Bengal which at one time used to be the repository of intellectual discourses that were recognized by the world when it awarded Tagore the Nobel Prize has now turned into a State with garrulous people, each one trying to outdo the other in political callisthenics. During the Left-ruled regime, people complained that its rulers wanted Bengal to be, as Swapan Dasgupta cryptically defines, “an island of enlightened backwardness”. This pushed the intellectuals to revolt against the CPM. Then came Mamata Banerjee into this rather murky scenario and she too let loose her own style of nepotism by adopting the cadres that had abandoned the CPM to join her party the TMC. In Bengal its rhetoric over governance and electoral promises that often remain unfulfilled.

It is therefore enlightening that the Madras High Court should rule on Wednesday that political parties should be prohibited from making election promises that are capable of adding burden on the public exchequer. The Supreme Court had come out with this ruling in 2013 but obviously neither political parties nor the Election Commission have taken the SC directives seriously. The Madras High Court asked whether the Central Government has taken any steps to bring legislation covering the issue of political manifestos, especially freebies promised therein and governing the political parties as per the judgment of the Supreme Court in the case of S Subramaniam v. State of Tamil Nadu and Others reported in (2013) 9 SCC 659.

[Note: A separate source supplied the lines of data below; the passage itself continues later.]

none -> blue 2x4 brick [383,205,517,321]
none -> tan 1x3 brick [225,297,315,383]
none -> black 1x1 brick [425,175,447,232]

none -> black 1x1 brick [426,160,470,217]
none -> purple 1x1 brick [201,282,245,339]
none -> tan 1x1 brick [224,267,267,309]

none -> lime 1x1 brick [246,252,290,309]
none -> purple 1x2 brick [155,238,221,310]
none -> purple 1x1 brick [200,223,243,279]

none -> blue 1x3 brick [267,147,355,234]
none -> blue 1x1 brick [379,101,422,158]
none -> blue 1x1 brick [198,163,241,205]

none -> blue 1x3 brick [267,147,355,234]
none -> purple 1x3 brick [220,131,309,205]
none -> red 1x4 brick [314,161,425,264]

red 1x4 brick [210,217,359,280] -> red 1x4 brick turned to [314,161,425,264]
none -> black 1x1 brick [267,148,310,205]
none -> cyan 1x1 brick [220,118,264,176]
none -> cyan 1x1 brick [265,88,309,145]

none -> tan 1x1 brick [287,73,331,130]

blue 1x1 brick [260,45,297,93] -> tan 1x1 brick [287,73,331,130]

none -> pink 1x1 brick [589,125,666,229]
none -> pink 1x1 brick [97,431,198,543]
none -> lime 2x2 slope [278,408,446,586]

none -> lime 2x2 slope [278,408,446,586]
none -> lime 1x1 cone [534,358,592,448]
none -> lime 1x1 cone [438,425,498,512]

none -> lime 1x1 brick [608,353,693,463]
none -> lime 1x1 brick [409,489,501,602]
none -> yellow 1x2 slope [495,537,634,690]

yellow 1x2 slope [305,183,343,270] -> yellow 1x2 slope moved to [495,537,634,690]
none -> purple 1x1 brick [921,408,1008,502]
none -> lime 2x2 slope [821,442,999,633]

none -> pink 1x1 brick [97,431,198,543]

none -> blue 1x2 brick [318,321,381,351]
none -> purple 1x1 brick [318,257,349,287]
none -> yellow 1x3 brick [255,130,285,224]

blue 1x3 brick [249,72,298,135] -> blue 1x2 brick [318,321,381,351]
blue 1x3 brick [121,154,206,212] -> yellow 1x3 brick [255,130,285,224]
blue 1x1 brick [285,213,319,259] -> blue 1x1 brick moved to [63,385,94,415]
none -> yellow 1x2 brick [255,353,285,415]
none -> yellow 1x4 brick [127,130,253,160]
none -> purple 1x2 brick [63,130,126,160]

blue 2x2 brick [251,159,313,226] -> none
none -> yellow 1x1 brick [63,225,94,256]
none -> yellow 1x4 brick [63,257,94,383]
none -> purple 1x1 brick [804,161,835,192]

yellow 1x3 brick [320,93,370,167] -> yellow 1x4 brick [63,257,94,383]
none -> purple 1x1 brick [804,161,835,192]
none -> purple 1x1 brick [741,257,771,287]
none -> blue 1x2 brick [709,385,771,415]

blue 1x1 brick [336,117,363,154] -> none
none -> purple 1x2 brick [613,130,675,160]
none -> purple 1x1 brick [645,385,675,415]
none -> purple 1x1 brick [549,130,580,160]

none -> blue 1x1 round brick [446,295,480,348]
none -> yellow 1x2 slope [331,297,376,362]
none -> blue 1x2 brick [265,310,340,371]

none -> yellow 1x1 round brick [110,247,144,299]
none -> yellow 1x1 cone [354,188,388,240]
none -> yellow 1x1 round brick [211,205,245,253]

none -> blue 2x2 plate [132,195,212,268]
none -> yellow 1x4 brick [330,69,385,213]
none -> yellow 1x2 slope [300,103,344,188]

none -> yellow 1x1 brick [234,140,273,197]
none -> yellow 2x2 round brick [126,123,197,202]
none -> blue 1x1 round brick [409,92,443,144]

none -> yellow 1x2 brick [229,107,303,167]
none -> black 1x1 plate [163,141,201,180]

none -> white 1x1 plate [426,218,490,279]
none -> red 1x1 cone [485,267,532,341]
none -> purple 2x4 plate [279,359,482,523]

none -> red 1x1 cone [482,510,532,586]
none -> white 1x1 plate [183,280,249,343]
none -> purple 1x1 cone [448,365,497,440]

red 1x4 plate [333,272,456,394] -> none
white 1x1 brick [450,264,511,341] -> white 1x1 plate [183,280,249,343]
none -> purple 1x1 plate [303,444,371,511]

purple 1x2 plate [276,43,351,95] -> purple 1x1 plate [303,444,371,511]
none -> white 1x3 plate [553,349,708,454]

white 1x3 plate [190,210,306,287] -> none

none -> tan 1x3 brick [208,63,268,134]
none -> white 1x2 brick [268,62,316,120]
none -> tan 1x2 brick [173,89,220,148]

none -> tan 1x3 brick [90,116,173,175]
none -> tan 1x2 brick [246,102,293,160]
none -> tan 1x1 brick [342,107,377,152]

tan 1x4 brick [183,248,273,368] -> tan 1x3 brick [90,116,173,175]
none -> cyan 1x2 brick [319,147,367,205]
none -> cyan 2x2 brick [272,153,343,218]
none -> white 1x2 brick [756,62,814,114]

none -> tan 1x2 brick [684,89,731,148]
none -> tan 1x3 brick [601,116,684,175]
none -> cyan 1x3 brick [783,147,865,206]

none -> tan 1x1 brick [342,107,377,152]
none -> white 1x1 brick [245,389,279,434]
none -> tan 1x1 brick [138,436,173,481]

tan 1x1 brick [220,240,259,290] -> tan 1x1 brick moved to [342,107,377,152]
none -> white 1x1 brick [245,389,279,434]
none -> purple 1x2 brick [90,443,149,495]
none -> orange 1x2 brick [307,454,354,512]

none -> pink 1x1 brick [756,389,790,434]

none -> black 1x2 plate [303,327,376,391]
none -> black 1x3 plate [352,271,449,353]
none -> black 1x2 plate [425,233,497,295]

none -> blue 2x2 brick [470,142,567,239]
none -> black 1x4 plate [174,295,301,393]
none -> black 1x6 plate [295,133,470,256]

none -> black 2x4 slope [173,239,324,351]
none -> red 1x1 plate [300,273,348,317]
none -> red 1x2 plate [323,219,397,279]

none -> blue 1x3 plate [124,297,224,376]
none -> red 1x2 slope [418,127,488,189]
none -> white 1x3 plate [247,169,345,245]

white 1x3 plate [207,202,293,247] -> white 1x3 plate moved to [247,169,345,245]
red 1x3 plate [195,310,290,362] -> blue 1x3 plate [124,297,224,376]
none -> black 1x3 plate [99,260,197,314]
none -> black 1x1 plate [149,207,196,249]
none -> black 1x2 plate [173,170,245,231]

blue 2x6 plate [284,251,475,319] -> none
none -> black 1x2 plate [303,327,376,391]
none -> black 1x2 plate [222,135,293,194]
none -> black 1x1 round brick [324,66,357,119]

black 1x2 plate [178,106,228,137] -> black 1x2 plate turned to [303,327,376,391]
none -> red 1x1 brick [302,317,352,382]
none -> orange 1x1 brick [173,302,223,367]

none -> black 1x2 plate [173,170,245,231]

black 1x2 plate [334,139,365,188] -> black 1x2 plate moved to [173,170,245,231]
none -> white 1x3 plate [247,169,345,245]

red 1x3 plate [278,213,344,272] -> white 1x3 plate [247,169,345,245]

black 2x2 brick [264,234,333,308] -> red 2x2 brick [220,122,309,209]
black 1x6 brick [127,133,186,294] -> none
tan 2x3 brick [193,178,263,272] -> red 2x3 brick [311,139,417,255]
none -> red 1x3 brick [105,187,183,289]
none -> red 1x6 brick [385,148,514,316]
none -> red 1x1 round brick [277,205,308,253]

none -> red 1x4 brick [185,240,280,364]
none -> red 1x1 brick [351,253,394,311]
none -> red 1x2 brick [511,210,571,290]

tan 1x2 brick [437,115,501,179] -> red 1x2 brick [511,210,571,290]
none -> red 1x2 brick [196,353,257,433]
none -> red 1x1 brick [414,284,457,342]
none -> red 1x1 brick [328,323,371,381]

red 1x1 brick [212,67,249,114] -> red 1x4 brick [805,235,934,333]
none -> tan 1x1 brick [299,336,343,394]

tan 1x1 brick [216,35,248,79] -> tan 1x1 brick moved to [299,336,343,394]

The Madras High Court further enquired in how many elections the Election Commission has vetted the election manifestos of the political parties as per the dictum of the Supreme Court and which political parties have submitted their election manifesto for vetting after 2014 and what are the actions taken against those political parties, which have not followed the Supreme Court dictum to tender the manifestos for vetting? If the apex court takes this seriously and the respective High Courts too follow up on implementation of the 2013 ruling, there would be less chances of political parties promising the moon (something which they perhaps do not even intend to fulfil) and failing to deliver thereby leaving people more frustrated and bitter and also sceptical of democracy and its promises.

The problem of India is that the ignorant masses are today voting for money and no amount of convincing can change their minds. No wonder the BJP realizes it needs those electoral bonds. Those capable of reason have turned ideological slaves and there are too few in-between to be able to make a difference. India also has the dubious distinction of having the highest number of poor in the world and also the largest middle-class. Not much has changed since 2014 when much was promised. Only the profiles of those making the promises have changed.

We have elections once in five years because we have to have elections. That’s it! The status of many remains what it was five, 10 or 15 years ago. Yet we invest so much in this once-in-five-years circus.